▶ **THE RECORDS**
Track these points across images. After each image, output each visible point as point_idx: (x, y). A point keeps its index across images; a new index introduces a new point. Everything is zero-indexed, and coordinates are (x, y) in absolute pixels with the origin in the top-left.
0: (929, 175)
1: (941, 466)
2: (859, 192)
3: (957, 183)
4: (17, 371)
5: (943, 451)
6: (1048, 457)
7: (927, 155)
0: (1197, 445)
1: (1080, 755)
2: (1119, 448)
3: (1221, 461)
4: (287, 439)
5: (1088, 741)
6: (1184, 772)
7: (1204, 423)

* * *

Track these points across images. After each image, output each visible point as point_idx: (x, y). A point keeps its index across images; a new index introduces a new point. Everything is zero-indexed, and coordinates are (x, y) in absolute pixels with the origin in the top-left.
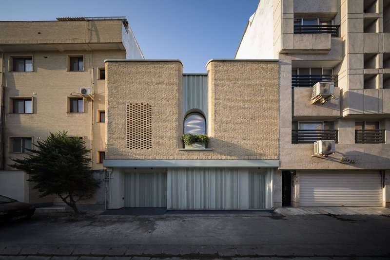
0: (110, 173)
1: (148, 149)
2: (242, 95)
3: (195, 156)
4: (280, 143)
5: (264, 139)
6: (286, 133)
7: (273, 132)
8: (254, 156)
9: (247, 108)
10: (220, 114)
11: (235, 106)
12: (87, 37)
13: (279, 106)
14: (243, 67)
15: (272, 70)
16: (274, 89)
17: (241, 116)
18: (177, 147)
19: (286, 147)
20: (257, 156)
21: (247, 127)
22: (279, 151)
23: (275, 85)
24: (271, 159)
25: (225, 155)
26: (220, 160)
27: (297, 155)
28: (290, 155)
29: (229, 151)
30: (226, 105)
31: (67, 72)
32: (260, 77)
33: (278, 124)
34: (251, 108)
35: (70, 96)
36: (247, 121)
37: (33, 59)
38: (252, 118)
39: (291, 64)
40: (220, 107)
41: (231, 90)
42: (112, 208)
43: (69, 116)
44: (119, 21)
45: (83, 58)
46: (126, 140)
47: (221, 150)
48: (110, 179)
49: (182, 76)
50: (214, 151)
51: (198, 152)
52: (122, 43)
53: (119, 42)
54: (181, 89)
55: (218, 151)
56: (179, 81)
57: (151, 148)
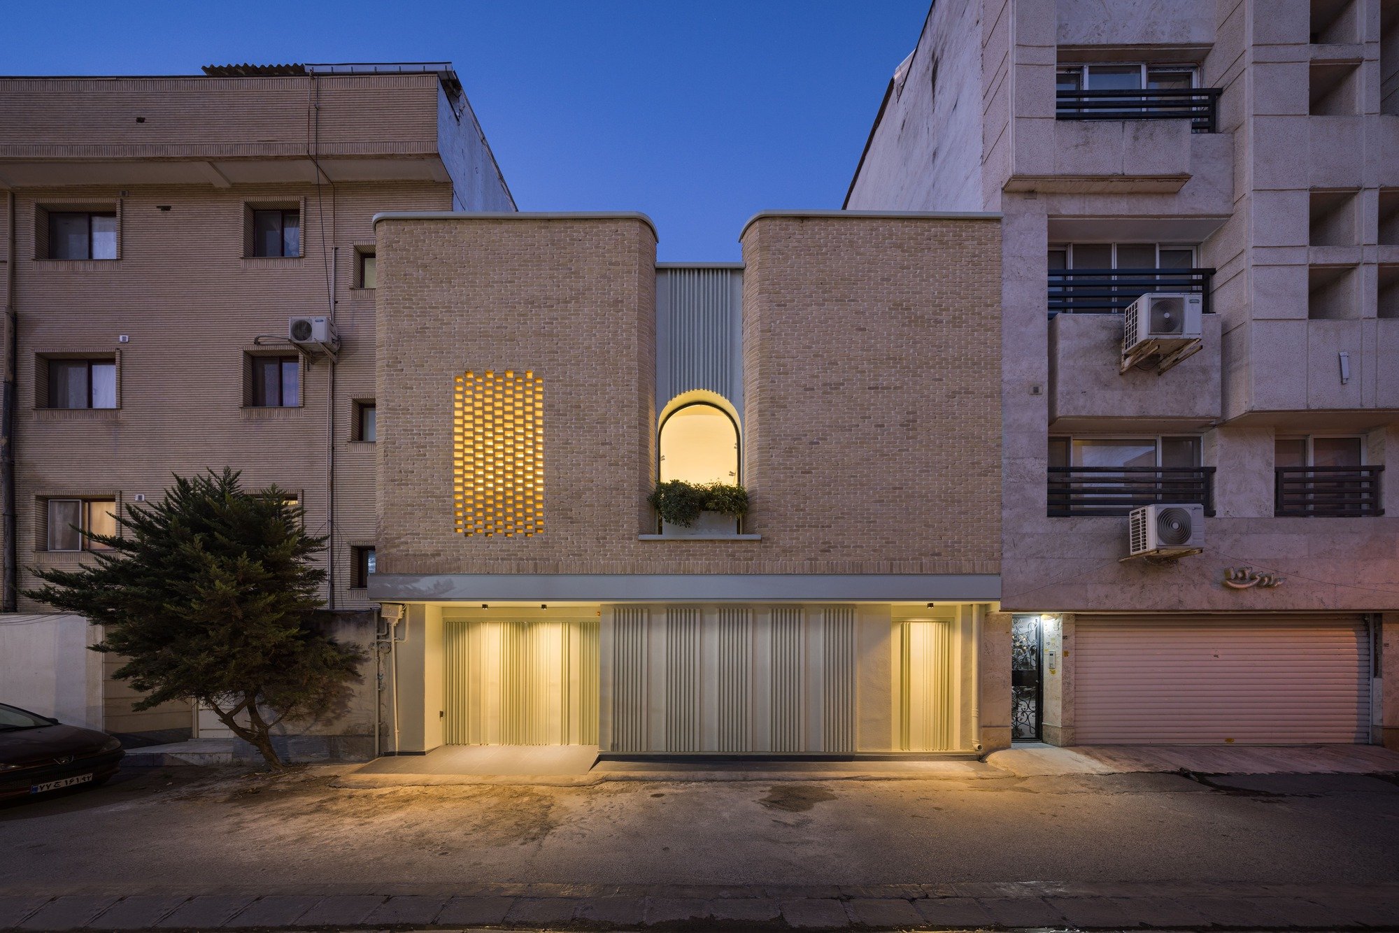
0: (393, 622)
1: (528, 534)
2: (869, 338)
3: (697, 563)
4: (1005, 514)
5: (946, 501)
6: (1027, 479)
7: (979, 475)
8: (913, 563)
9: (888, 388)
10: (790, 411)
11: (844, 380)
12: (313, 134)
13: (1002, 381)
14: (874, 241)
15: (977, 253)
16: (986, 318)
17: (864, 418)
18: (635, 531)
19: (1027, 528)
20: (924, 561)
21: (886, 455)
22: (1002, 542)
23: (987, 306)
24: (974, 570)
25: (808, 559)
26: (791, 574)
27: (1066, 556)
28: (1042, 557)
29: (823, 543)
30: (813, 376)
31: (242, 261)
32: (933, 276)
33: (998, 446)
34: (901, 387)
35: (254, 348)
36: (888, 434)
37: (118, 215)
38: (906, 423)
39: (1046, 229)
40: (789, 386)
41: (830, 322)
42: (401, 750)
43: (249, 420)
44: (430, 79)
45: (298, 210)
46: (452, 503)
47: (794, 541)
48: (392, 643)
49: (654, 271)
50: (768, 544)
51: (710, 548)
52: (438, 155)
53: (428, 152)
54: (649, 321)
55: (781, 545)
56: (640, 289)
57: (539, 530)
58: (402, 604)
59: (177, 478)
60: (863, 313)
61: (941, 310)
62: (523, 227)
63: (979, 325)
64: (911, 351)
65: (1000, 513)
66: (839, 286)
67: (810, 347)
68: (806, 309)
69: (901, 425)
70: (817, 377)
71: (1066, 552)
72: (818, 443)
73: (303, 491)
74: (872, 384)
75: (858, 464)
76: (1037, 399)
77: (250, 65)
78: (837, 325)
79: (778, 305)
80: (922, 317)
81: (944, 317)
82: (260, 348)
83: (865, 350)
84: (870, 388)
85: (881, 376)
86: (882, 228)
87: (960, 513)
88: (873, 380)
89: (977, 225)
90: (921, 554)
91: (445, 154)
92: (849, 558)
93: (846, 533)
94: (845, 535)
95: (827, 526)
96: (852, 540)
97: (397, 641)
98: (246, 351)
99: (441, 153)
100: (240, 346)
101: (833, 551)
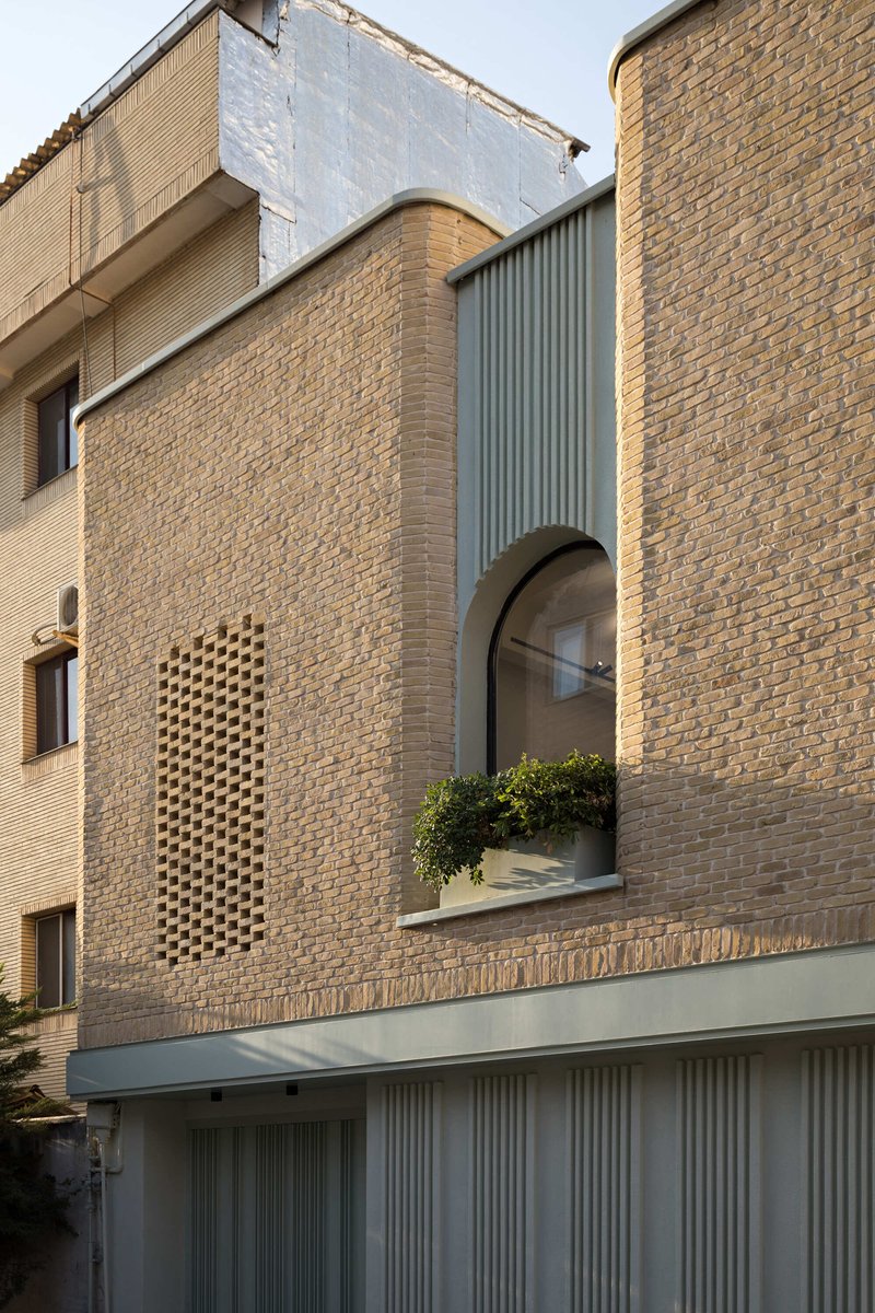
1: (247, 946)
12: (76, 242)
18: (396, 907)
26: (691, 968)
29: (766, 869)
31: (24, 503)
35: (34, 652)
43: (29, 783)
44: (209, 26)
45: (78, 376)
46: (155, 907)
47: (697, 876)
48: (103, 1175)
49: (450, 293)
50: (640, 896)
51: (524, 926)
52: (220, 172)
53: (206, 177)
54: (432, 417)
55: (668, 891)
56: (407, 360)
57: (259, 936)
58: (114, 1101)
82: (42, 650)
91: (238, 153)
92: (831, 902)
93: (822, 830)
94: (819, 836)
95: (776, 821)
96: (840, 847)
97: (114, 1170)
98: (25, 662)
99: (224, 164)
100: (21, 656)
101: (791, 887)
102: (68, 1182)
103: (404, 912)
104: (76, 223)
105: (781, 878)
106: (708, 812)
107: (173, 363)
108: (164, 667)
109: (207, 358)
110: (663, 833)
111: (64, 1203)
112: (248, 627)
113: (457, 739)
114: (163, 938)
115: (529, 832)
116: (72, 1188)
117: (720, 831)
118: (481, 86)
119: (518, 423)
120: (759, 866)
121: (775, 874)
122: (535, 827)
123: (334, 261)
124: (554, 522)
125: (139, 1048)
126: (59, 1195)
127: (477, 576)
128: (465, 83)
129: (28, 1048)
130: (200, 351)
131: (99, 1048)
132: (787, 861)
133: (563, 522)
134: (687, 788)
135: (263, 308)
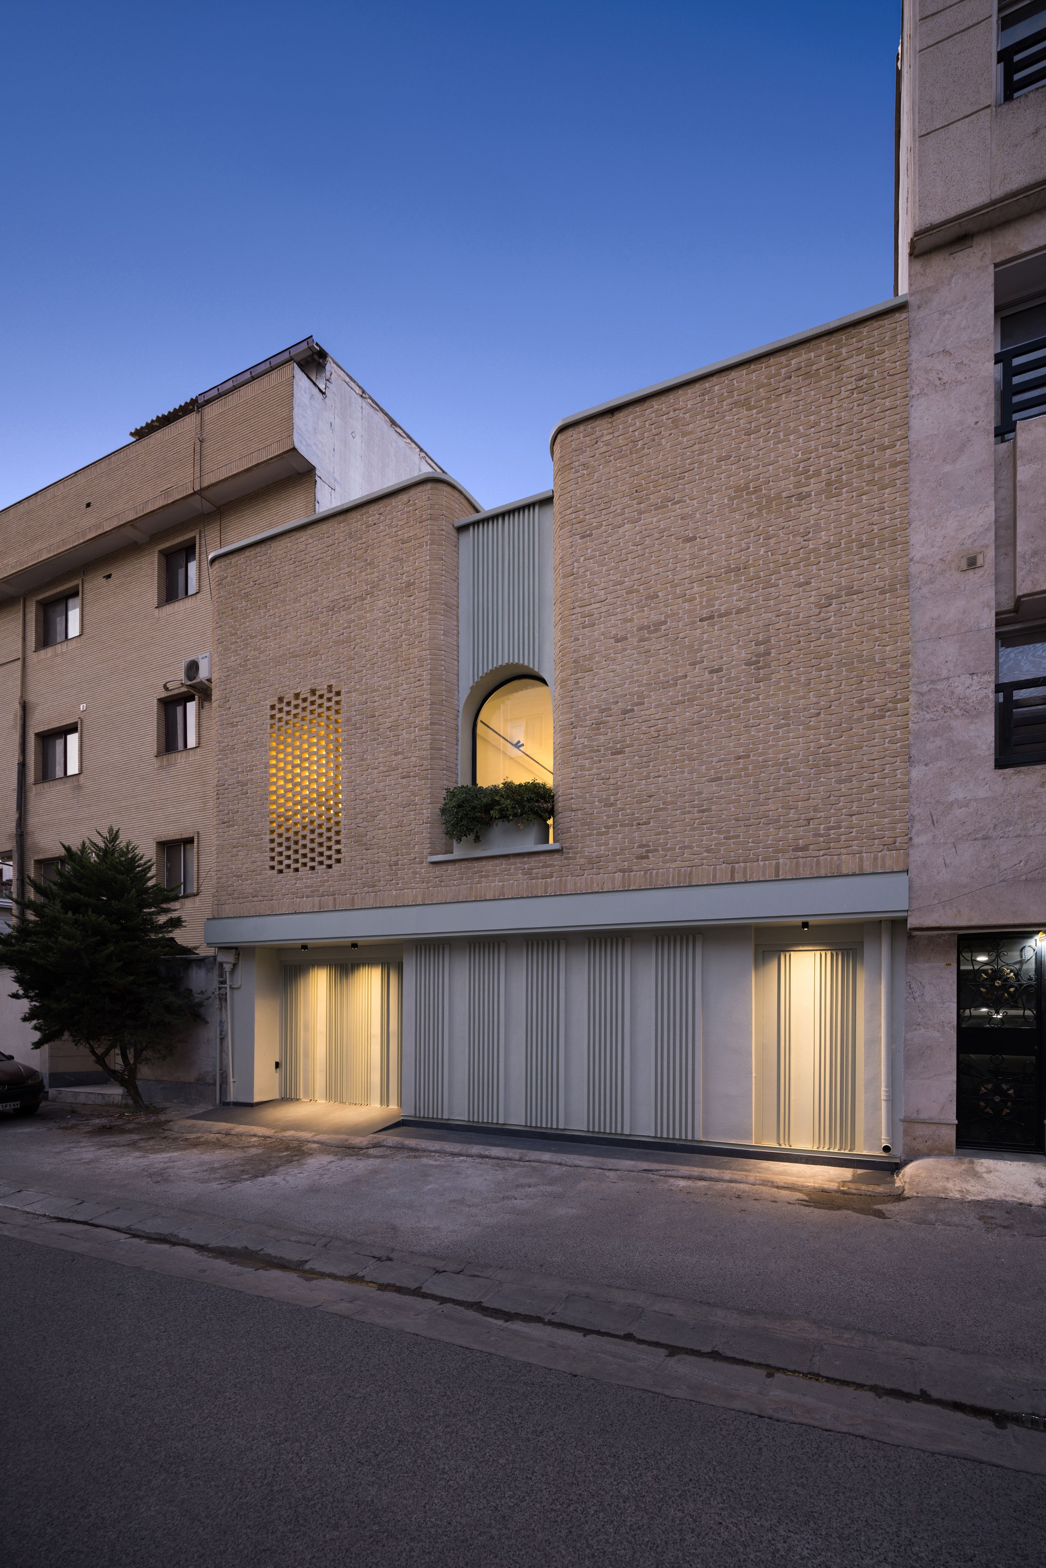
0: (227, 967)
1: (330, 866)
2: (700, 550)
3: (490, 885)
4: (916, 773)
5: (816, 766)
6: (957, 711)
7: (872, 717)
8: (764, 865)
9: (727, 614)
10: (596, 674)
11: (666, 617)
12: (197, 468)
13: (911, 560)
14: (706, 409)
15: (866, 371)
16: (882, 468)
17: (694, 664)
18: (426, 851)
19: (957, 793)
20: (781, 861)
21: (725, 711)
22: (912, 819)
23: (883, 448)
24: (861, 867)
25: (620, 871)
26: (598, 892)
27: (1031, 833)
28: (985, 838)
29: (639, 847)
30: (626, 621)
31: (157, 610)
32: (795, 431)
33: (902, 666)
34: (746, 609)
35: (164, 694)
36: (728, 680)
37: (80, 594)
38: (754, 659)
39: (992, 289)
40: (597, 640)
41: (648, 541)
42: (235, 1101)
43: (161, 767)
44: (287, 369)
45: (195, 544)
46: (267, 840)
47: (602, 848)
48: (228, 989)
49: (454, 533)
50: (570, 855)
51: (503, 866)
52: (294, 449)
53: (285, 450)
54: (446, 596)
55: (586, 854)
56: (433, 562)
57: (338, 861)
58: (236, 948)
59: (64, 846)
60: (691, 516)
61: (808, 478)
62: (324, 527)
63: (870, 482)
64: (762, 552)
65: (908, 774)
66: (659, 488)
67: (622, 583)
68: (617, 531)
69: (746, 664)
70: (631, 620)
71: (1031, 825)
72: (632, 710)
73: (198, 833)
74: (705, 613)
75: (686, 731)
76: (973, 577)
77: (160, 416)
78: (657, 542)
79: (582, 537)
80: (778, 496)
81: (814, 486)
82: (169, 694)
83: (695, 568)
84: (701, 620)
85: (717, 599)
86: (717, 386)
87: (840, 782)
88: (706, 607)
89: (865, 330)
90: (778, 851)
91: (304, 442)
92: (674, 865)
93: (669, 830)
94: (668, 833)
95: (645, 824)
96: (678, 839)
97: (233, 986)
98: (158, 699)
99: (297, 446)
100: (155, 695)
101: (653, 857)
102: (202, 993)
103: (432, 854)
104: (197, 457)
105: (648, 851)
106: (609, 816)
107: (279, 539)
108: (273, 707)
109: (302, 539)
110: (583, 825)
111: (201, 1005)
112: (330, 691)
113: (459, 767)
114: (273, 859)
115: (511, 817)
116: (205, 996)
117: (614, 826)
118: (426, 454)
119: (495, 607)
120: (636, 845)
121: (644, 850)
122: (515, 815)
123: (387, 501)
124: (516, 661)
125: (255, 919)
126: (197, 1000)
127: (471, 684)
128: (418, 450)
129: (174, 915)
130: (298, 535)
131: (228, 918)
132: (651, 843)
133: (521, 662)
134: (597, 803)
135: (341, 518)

...

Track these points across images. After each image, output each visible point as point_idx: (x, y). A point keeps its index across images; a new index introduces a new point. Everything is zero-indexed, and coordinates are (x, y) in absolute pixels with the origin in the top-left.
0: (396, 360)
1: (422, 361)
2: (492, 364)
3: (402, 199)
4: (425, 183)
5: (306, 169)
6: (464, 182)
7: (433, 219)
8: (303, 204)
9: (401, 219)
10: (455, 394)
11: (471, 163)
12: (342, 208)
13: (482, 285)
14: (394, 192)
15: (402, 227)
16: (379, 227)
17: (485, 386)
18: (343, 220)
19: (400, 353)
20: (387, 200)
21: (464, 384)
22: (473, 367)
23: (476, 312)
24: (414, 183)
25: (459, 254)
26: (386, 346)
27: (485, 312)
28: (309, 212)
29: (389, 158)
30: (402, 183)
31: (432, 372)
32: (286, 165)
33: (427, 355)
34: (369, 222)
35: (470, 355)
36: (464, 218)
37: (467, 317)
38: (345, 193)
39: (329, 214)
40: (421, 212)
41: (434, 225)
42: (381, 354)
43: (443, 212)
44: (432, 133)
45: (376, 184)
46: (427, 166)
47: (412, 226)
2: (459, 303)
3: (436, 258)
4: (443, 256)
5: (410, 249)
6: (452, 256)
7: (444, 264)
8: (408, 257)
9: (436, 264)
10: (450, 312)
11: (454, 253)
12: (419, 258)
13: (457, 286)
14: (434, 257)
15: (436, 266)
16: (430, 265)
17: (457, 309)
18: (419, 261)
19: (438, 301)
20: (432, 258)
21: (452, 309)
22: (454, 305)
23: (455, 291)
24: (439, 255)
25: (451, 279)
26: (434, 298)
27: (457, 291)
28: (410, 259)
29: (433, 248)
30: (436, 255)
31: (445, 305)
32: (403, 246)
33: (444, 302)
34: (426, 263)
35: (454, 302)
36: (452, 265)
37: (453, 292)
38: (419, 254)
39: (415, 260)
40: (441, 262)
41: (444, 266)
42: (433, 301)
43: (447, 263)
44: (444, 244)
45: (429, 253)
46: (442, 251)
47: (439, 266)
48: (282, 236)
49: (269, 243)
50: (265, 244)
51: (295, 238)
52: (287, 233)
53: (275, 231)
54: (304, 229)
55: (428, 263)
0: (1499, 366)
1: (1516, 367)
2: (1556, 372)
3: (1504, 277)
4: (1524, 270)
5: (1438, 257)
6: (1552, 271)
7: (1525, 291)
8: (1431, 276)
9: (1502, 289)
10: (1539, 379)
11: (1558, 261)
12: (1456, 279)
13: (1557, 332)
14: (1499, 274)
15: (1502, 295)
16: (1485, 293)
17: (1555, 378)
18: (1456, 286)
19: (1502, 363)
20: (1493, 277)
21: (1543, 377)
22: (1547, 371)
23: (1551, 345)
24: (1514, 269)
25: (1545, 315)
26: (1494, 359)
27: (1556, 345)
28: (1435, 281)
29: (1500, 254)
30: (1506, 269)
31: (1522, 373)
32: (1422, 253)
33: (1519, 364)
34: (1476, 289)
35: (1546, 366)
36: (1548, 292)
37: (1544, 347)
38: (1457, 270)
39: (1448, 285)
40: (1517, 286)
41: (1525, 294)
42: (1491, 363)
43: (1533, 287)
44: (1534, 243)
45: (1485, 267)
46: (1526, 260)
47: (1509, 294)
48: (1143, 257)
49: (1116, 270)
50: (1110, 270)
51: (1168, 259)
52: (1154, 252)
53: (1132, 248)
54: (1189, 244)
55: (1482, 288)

▶ **EXERCISE**
Of all the entries above, retype exactly the lines from the line with "3: (402, 199)" to the line with "23: (476, 312)", both included, and no others.

▶ **RESPONSE TO THE EXERCISE**
3: (402, 199)
4: (425, 183)
5: (306, 169)
6: (464, 182)
7: (433, 219)
8: (303, 204)
9: (401, 219)
10: (455, 394)
11: (471, 163)
12: (342, 208)
13: (482, 285)
14: (394, 192)
15: (402, 227)
16: (379, 227)
17: (485, 386)
18: (343, 220)
19: (400, 353)
20: (387, 200)
21: (464, 384)
22: (473, 367)
23: (476, 312)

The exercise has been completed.